What do I mean by placeholder lyrics?  Sure, I’ll ask myself the question.  Songs, in the way I think about them, consist of 1) the music (or chords, or bass), 2) the melody (the musical notes that the singer is singing or guitar solo is playing), and 3) the lyrics.  Many times when I am writing, I will develop an idea that is the music and the melody, without having words.  Sometimes I’ll fit words to the melodies that don’t make much sense at all, but they just feel syllabically natural.  However, I usually try keeping whatever I can from this natural lyric writing.  “I was in the back yard looking in the mirror” was one of these original lines.  What does that mean?  I don’t know, but someday when I have a backyard I’ll hang a mirror just to make it make sense.

I liked the idea of a couple who was too lazy to break up.  They feel like they’ve come too far to face their problems, because doing so could uproot them from what is a very comfortable life. “Looks like we’re stuck together.” I guess it’s not laziness, but unwillingness to face change.  

Upon recording new songs it’s very common to play it for friends one on one in their car or at the end of the night.  It’s the most exciting time for many- to have something to show for this thing you’ve created.  I remember playing this for friends and many of them commenting on the line “I hate you when you’re drunk and you hate me when you’re drinking.”  It’s somewhat rare for people to speak up when listening to songs in this setting (although there are some people who just talk over the whole song and don’t seem to really listen :/), but…. yeah, people spoke up about this line in the song quite frequently.  I put little to no thought into that line, because again, it wrote itself.   

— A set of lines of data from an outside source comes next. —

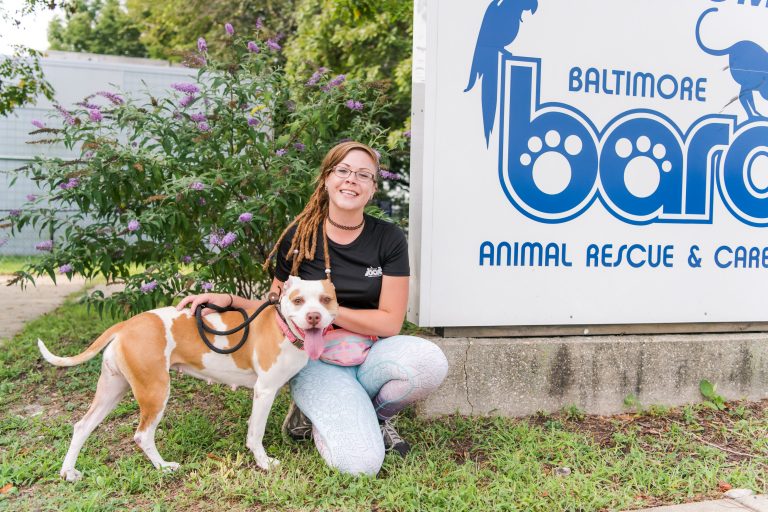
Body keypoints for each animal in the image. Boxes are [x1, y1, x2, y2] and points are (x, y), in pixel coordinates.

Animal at [36, 276, 336, 480]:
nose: (313, 316)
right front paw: (263, 462)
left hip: (112, 390)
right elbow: (257, 432)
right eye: (298, 300)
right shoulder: (265, 390)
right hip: (155, 391)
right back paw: (163, 467)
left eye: (326, 300)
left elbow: (253, 426)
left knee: (82, 426)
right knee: (142, 435)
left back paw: (68, 471)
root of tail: (127, 324)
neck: (282, 326)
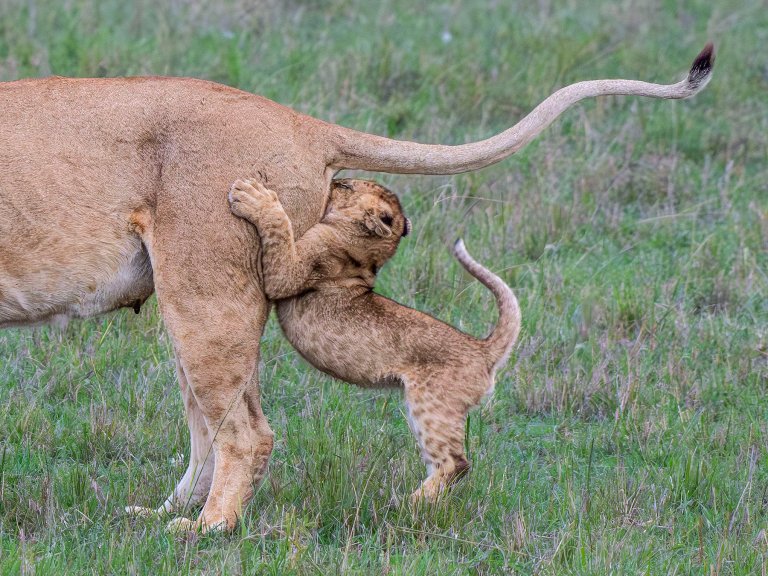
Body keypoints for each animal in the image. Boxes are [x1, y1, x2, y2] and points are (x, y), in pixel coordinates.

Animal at [0, 45, 714, 532]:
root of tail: (294, 119)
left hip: (207, 290)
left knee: (246, 432)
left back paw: (205, 532)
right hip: (192, 301)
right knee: (211, 428)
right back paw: (161, 518)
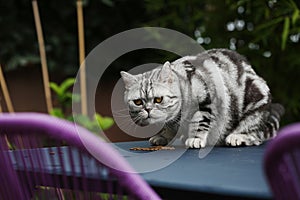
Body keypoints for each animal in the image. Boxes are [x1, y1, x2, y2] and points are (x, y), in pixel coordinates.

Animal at [119, 48, 284, 148]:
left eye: (158, 100)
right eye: (138, 102)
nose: (147, 109)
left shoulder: (207, 102)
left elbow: (200, 121)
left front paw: (196, 139)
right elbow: (169, 128)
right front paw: (162, 136)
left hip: (256, 99)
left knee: (254, 133)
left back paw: (237, 136)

This is one of the 5 songs that was recorded and produced by my close friend Harrison Wargo at Abby’s Lake House in West Lenox, PA.  John O’Hallaron was there and also a big contributor to the process.  Oh boy do I have some talented friends.  I remember using an SM-7 microphone for the vocals.  The synth in the beginning is Prophet 8, which is the most beautiful instrument my ears have ever heard. There’s a saxophone solo in the end of the song, which Harrison took from one of his songs he’d been working on.  It fit so damn well.   

This is most definitely my favorite upbeat song on the album.  I ended up making it the second track, although I will always consider it the opening track, which comes after the short intro “This Is a Story”.